[CentOS-devel] Updates from today

Wed Mar 23 09:45:46 UTC 2011
Ljubomir Ljubojevic <office at plnet.rs>

Yury, you have missed the point, as many before you.

CentOS has no interest in tracking SRPMS since the are **not** changing 
them. All they want to do is to repack them and comply with rules of 
repackaging them, which include de-branding them, etc... What you do not 
have to change, you do not need to track...

If upstream would be nice/stupid enough to solve all issues with 
properly solving dependencies, everybody could just run them through 
recompiling and there would be no need for all of this hassle.

Since upstream needs (more) time between their release and downstream 
rebuilds, in order to make better profit in the mean time, they have 
made problems harder for rebuilding crews.
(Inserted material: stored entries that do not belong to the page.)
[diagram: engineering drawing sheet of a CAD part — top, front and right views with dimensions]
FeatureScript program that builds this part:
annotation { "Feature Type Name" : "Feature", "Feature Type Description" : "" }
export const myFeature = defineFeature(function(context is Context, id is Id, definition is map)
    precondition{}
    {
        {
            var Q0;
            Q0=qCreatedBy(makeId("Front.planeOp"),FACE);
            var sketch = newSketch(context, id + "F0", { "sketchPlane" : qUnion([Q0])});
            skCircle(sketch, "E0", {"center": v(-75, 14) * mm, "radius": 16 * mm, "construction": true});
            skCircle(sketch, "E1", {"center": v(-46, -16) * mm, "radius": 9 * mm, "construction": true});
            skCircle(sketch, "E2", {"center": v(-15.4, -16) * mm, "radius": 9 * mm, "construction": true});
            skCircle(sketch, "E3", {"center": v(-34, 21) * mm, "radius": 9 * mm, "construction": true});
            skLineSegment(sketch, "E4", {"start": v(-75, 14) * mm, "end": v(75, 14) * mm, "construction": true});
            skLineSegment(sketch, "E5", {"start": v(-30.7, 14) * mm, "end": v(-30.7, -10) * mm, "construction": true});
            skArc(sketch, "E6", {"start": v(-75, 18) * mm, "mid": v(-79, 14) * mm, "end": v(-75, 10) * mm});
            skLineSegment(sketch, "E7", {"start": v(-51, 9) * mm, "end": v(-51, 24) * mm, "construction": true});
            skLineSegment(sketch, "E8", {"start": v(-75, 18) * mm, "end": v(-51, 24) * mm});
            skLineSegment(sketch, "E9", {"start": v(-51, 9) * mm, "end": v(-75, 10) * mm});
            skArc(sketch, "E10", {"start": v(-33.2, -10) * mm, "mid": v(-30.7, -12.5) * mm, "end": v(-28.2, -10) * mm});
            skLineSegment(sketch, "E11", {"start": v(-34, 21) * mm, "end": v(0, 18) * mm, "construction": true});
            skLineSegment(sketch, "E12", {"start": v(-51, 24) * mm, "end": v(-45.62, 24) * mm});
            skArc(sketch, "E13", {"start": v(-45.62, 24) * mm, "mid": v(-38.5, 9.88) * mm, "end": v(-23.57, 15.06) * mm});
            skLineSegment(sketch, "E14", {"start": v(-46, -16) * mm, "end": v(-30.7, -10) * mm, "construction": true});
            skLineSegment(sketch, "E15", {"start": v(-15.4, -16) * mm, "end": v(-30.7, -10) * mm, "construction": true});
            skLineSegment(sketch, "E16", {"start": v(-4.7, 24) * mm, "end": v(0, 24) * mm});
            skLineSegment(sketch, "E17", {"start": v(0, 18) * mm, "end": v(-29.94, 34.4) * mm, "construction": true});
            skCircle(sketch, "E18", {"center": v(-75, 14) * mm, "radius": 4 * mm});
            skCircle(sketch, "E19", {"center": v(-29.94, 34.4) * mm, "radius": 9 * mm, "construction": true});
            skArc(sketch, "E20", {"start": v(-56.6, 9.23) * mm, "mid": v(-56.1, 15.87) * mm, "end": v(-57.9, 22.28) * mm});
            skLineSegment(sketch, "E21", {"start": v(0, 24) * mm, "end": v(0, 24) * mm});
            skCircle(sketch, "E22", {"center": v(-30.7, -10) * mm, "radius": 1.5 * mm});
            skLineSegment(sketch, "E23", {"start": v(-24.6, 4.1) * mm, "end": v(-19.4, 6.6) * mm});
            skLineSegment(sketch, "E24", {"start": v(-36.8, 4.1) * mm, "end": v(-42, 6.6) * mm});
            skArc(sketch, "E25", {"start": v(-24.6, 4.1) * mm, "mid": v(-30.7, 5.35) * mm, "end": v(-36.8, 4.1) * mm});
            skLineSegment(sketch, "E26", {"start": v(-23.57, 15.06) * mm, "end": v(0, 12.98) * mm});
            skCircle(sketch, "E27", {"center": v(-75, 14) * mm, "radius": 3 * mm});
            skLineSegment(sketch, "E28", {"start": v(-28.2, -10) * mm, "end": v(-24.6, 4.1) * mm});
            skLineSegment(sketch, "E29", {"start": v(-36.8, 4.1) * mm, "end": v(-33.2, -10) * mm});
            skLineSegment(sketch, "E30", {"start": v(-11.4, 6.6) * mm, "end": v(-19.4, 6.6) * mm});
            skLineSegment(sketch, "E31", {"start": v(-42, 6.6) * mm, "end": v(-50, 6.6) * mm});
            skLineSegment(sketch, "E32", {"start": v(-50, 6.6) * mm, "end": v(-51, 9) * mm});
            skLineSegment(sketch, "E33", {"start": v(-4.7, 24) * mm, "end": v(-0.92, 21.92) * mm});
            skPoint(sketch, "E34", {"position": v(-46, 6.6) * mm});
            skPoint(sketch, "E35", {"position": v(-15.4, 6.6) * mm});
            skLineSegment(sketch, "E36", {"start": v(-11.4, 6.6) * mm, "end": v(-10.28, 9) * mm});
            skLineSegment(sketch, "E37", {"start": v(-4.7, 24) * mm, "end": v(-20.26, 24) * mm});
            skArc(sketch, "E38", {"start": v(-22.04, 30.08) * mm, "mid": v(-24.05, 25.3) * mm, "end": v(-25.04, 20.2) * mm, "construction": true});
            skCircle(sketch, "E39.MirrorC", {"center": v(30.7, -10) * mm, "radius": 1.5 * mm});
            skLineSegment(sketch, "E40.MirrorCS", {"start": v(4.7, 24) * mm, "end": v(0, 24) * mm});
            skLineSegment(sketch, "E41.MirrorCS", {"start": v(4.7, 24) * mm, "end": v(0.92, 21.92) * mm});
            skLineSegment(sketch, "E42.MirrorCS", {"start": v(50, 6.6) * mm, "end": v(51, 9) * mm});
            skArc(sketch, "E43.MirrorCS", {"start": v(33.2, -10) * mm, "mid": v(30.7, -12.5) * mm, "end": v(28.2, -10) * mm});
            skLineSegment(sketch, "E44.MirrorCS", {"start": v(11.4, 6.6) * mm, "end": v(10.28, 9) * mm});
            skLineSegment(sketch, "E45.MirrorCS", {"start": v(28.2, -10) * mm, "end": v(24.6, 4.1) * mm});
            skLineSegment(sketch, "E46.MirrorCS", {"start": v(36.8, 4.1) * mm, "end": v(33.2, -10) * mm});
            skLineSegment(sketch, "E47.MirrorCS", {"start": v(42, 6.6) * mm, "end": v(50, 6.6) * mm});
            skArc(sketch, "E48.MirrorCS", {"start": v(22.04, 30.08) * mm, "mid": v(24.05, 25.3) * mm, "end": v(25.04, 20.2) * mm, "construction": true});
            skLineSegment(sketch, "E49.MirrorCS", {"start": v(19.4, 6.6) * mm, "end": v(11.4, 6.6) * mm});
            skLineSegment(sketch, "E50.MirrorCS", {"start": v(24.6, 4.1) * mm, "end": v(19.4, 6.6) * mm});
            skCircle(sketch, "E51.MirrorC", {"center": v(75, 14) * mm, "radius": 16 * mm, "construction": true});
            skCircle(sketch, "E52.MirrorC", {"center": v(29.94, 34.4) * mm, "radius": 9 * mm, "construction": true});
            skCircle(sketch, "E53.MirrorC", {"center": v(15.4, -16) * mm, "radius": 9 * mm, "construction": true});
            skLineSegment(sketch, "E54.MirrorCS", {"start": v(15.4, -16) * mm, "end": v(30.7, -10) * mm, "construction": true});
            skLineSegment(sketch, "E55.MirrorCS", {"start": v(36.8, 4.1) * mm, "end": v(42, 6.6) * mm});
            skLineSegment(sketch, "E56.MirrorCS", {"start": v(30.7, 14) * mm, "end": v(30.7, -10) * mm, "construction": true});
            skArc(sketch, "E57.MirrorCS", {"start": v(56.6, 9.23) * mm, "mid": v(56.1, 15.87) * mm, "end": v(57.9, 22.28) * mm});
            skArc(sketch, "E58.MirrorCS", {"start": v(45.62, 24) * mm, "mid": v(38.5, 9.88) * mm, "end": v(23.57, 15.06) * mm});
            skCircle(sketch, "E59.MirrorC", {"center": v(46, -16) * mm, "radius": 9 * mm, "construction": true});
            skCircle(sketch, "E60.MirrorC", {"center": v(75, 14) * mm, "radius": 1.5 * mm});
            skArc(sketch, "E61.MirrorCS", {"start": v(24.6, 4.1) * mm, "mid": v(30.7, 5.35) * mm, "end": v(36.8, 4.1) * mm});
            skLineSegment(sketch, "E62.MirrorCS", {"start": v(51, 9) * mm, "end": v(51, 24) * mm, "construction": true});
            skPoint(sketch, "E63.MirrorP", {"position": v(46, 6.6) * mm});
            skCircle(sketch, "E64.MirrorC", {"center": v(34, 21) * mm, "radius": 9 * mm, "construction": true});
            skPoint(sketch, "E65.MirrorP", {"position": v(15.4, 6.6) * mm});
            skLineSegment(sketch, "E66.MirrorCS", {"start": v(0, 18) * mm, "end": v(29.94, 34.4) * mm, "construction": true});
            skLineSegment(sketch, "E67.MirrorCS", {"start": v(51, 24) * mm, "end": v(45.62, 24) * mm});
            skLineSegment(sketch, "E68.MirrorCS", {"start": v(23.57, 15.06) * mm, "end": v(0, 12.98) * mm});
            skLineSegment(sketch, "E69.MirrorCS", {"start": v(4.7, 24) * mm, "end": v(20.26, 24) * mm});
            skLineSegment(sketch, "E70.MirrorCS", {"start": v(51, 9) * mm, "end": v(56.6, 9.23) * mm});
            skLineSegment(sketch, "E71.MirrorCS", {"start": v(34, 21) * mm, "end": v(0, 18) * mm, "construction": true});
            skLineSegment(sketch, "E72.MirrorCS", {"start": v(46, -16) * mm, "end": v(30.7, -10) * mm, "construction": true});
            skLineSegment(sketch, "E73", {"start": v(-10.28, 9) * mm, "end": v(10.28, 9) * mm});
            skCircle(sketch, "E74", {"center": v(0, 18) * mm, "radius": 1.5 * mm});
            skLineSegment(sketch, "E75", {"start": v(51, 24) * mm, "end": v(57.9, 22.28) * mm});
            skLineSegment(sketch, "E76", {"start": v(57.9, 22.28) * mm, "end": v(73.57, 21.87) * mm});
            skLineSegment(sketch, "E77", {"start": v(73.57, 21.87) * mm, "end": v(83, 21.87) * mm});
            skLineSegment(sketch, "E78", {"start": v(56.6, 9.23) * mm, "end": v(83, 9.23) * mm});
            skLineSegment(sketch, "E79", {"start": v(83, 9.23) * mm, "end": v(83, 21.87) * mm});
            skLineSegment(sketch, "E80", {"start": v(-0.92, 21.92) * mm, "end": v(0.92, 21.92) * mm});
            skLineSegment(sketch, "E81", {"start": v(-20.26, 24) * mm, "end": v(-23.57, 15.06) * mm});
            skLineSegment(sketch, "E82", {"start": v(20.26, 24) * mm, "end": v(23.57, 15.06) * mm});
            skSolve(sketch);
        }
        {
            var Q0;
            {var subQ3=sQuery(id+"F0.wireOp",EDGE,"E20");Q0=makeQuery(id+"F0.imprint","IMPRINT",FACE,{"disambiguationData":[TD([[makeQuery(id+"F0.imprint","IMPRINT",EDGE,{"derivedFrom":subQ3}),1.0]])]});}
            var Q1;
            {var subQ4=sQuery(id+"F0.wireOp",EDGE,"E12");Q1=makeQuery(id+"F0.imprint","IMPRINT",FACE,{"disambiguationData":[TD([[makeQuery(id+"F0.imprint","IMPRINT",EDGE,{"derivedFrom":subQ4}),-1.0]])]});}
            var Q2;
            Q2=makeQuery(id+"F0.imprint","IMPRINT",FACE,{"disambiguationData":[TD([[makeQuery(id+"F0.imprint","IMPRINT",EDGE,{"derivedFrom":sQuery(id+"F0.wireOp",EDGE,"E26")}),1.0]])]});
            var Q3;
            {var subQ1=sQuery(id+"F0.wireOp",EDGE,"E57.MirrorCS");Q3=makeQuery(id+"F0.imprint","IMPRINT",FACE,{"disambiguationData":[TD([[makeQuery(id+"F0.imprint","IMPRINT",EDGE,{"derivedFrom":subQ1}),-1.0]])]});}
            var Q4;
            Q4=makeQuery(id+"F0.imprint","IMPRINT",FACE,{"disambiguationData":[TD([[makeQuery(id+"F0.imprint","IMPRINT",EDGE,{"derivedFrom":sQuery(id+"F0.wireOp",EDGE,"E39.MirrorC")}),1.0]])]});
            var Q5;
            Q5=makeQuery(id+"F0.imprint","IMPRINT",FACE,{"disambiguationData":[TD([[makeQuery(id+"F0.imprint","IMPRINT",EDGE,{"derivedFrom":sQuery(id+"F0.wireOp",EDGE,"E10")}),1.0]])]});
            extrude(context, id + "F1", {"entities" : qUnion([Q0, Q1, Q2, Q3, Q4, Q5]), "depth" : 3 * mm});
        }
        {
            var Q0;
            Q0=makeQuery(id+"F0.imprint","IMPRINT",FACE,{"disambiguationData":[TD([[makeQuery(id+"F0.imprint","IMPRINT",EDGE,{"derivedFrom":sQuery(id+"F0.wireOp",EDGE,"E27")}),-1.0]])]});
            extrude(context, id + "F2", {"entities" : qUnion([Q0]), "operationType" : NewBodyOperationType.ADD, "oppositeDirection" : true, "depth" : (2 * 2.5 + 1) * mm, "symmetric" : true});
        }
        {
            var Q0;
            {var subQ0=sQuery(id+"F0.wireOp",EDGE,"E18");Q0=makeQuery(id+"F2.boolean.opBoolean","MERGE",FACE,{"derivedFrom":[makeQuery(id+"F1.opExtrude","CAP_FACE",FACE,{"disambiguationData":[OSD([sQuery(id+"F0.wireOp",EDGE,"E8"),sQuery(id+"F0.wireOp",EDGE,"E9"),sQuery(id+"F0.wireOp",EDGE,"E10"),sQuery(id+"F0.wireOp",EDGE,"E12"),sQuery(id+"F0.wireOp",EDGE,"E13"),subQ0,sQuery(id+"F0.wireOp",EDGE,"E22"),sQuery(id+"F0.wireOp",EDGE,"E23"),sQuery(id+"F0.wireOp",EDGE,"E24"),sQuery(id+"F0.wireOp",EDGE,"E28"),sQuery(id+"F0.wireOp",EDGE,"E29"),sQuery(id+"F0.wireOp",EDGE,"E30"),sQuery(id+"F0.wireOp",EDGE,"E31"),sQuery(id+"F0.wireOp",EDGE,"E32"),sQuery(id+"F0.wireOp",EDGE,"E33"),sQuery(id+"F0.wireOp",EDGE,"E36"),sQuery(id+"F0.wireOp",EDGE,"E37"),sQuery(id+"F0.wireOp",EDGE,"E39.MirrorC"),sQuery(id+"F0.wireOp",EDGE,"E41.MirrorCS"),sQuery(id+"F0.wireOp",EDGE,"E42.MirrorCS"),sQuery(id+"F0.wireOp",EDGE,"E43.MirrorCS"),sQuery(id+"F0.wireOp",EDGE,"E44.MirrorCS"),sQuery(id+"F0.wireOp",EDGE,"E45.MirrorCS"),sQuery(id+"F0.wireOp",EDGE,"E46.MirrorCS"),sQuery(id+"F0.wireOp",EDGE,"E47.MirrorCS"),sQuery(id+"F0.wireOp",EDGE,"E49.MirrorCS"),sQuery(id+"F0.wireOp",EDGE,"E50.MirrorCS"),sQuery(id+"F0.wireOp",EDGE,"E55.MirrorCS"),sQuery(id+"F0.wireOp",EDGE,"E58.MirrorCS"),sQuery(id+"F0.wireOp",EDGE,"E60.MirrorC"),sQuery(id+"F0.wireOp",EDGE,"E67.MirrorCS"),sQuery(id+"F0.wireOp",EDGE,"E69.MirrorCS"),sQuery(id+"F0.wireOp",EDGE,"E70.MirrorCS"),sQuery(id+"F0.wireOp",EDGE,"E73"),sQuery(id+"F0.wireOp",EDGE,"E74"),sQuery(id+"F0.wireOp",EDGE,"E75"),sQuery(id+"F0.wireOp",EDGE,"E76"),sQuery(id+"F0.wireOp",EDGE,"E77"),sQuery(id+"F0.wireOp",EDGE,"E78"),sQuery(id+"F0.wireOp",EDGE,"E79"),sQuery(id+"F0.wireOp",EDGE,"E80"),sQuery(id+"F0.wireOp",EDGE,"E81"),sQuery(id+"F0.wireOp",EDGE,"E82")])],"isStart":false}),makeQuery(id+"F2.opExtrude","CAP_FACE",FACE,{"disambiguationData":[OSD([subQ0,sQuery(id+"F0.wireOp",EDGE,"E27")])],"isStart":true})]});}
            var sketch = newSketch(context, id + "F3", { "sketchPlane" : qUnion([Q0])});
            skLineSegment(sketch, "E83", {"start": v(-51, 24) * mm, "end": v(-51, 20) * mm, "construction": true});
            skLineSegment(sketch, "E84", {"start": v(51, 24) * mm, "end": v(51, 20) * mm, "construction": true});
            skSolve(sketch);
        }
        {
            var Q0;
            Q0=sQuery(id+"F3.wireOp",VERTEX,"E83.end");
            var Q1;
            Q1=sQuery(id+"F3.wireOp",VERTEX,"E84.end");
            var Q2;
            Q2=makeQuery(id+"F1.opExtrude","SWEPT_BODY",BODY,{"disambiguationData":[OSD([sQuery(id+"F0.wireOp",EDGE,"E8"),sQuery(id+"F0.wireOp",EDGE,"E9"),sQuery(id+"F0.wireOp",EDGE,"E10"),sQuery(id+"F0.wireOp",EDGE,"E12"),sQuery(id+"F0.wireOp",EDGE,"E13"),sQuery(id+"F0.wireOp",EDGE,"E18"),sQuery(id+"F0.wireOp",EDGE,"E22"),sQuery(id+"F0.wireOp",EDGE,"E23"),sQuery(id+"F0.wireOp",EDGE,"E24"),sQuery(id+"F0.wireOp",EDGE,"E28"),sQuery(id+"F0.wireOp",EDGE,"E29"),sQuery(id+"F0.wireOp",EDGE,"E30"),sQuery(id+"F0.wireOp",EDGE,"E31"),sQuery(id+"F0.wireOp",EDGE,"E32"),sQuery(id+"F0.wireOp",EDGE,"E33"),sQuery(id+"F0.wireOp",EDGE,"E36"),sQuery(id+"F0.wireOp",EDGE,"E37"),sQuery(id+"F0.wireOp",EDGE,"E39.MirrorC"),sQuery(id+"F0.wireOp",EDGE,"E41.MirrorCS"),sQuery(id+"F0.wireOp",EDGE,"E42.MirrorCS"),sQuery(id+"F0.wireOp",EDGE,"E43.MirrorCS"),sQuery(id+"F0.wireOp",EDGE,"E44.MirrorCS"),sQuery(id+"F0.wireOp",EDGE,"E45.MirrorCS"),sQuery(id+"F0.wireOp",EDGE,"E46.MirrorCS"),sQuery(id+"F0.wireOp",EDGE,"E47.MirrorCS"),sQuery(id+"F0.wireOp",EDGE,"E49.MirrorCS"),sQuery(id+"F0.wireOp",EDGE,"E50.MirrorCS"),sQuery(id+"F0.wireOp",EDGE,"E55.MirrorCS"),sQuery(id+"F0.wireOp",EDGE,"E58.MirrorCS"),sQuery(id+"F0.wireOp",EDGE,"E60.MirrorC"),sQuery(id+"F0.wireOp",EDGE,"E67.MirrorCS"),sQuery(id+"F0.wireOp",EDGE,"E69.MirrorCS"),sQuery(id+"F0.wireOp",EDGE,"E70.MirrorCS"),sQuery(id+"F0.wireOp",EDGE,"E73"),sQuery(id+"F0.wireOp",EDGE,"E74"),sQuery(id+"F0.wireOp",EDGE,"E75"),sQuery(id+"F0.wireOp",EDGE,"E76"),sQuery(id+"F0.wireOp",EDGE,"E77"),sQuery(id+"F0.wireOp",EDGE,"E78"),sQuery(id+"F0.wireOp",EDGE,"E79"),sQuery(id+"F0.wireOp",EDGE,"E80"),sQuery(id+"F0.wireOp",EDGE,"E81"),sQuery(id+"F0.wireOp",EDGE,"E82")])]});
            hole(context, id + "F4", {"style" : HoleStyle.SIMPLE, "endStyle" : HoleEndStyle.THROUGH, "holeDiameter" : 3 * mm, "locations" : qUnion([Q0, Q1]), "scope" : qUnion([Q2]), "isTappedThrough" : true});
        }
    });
For me, it's that simple. And I do not hold grudge on upstream, their 
choice makes them profitable enough to be able to invest in development 
of the product we use and pay not with our money but with our nerves. 
Those who cherish their nerves more then money will buy upstreams 
product, and the rest of our self will loose nerves and keep our money.


Yury V. Zaytsev wrote:
> On Fri, 2011-03-11 at 03:55 -0600, an unknown sender wrote:
>> Now, upstream releases a new package ... what do you do?  Lets import it
>> into our SCM.  Hmmm ... it overwrites the spec file and removes my
>> changes ... that's OK, I can still see them from commit 1, so I will go
>> back and grab them from there and reapply them into the new spec file.
>> But now, that makes the versions complicated and bringing in the new
>> spec shows me what upstream changed, but it does not show me anything
>> more about my changes than the first one did.  During the build process,
>> I need to add another patch and specfile change and make a commit.  Now,
>> I have 4 changes to the spec file ... which ones are mine and which ones
>> are upstream?  After about 3 or 4 cycles it is all muddled.  However, if
>> I grab any version of the upstream package and the corresponding centos
>> version of the package and diff the SPEC and SOURCES directory of those
>> it tells me in an instant exactly what is different from upstream.  So,
>> for the SPECs it is MUCH easier to get the info you want to know (what
>> did CentOS roll in on package x-y-z.1) by using SRPMS than by using SCM.
> Hi Johnny!
> I don't want to get actively involved in this debate, particularly
> because my competences are somehow limited, however I thought it could
> be valuable for you to know that Debian and its derivatives have exactly
> the same problem.
> To solve it, they authored a toolset that wraps around the package
> building facilities (pbuilder is the mock of Debian, debuild is
> equivalent to rpmbuild etc.) and different kinds of SCM.
> There are several concurrently used sets of tools, for each SCM of
> choice, most notably git-buildpackage, hg-buildpackage, svn-buildpackage
> etc. The point here is to solve exactly the problem that you are
> discussing. 
> They automatically create tracking branches on top of upstream imports
> (upstream could be the original author of the program, or a packaged
> version of the program e.g. from Debian that is considered to be
> "upstream" by a derivative, i.e. Ubuntu) that let you re-base your older
> changes on top of newer upstream changes, tag the uploads you do to the
> archive, combine all patches in one pack of patches, concurrently work
> with several branches for different distributions (backports),
> auto-generate changelogs and much more. At the same time, the
> immutability of the original upstream tarballs is guaranteed by a tool
> called "pristine-tar" and validated by computing a hash.
> That is to say, that this problem has been solved rather efficiently for
> Debian and allows for a very enjoyable packaging workflow using your
> favorite tools to manage the history. 
> It could be that there are similar efforts for RPM-based distributions,
> but I am not up to date with that. It's rather a proof of concept.
>>  The SRPMS themselves are BETTER tracking devices than an SCM.
> Provided a right set of tools, they are definitively not, as are not
> "source debs". It could be that these tools do not exist for RPM based
> distributions and if indeed they don't, CentOS might not be the right
> project to develop them, but just thought I would mention that.
> To me this point is of an academic interest.